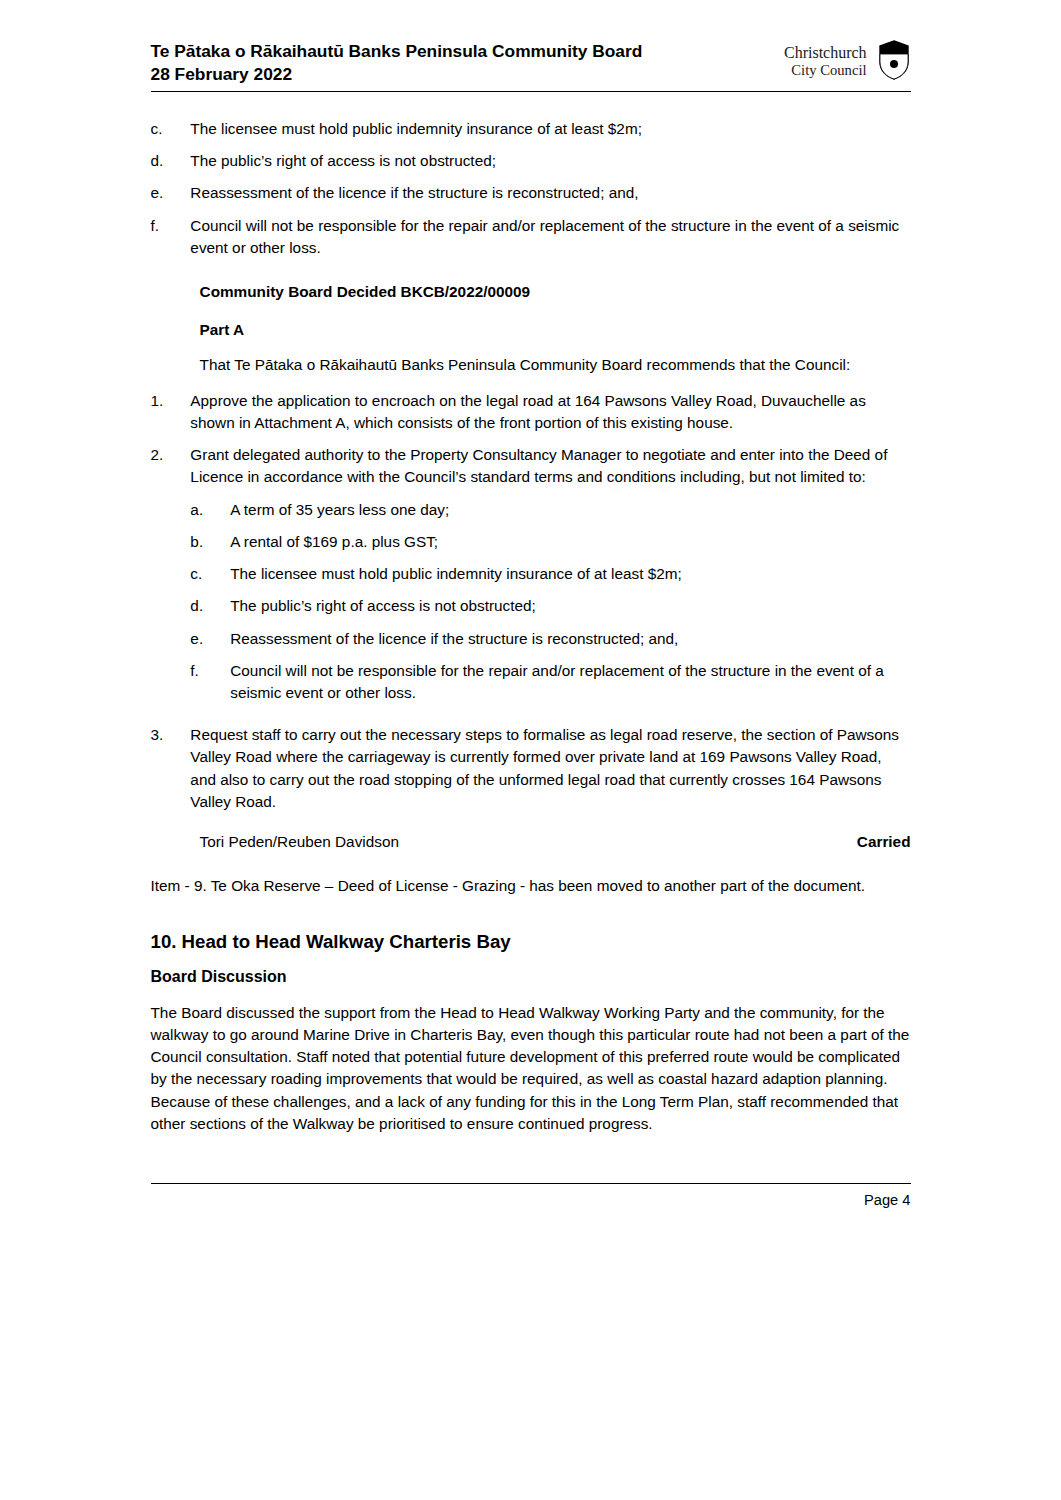Te Pātaka o Rākaihautū Banks Peninsula Community Board
28 February 2022
Christchurch City Council
c. The licensee must hold public indemnity insurance of at least $2m;
d. The public’s right of access is not obstructed;
e. Reassessment of the licence if the structure is reconstructed; and,
f. Council will not be responsible for the repair and/or replacement of the structure in the event of a seismic event or other loss.
Community Board Decided BKCB/2022/00009
Part A
That Te Pātaka o Rākaihautū Banks Peninsula Community Board recommends that the Council:
1. Approve the application to encroach on the legal road at 164 Pawsons Valley Road, Duvauchelle as shown in Attachment A, which consists of the front portion of this existing house.
2. Grant delegated authority to the Property Consultancy Manager to negotiate and enter into the Deed of Licence in accordance with the Council’s standard terms and conditions including, but not limited to:
a. A term of 35 years less one day;
b. A rental of $169 p.a. plus GST;
c. The licensee must hold public indemnity insurance of at least $2m;
d. The public’s right of access is not obstructed;
e. Reassessment of the licence if the structure is reconstructed; and,
f. Council will not be responsible for the repair and/or replacement of the structure in the event of a seismic event or other loss.
3. Request staff to carry out the necessary steps to formalise as legal road reserve, the section of Pawsons Valley Road where the carriageway is currently formed over private land at 169 Pawsons Valley Road, and also to carry out the road stopping of the unformed legal road that currently crosses 164 Pawsons Valley Road.
Tori Peden/Reuben Davidson Carried
Item - 9. Te Oka Reserve – Deed of License - Grazing - has been moved to another part of the document.
10. Head to Head Walkway Charteris Bay
Board Discussion
The Board discussed the support from the Head to Head Walkway Working Party and the community, for the walkway to go around Marine Drive in Charteris Bay, even though this particular route had not been a part of the Council consultation. Staff noted that potential future development of this preferred route would be complicated by the necessary roading improvements that would be required, as well as coastal hazard adaption planning. Because of these challenges, and a lack of any funding for this in the Long Term Plan, staff recommended that other sections of the Walkway be prioritised to ensure continued progress.
Page 4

### [EXERCISE BRIEF]
Give back each of the records above word for word, apart from the pictures.

### [TASK RESULT]
Te Pātaka o Rākaihautū Banks Peninsula Community Board
28 February 2022
Christchurch City Council
c. The licensee must hold public indemnity insurance of at least $2m;
d. The public’s right of access is not obstructed;
e. Reassessment of the licence if the structure is reconstructed; and,
f. Council will not be responsible for the repair and/or replacement of the structure in the event of a seismic event or other loss.
Community Board Decided BKCB/2022/00009
Part A
That Te Pātaka o Rākaihautū Banks Peninsula Community Board recommends that the Council:
1. Approve the application to encroach on the legal road at 164 Pawsons Valley Road, Duvauchelle as shown in Attachment A, which consists of the front portion of this existing house.
2. Grant delegated authority to the Property Consultancy Manager to negotiate and enter into the Deed of Licence in accordance with the Council’s standard terms and conditions including, but not limited to:
a. A term of 35 years less one day;
b. A rental of $169 p.a. plus GST;
c. The licensee must hold public indemnity insurance of at least $2m;
d. The public’s right of access is not obstructed;
e. Reassessment of the licence if the structure is reconstructed; and,
f. Council will not be responsible for the repair and/or replacement of the structure in the event of a seismic event or other loss.
3. Request staff to carry out the necessary steps to formalise as legal road reserve, the section of Pawsons Valley Road where the carriageway is currently formed over private land at 169 Pawsons Valley Road, and also to carry out the road stopping of the unformed legal road that currently crosses 164 Pawsons Valley Road.
Tori Peden/Reuben Davidson Carried
Item - 9. Te Oka Reserve – Deed of License - Grazing - has been moved to another part of the document.
10. Head to Head Walkway Charteris Bay
Board Discussion
The Board discussed the support from the Head to Head Walkway Working Party and the community, for the walkway to go around Marine Drive in Charteris Bay, even though this particular route had not been a part of the Council consultation. Staff noted that potential future development of this preferred route would be complicated by the necessary roading improvements that would be required, as well as coastal hazard adaption planning. Because of these challenges, and a lack of any funding for this in the Long Term Plan, staff recommended that other sections of the Walkway be prioritised to ensure continued progress.
Page 4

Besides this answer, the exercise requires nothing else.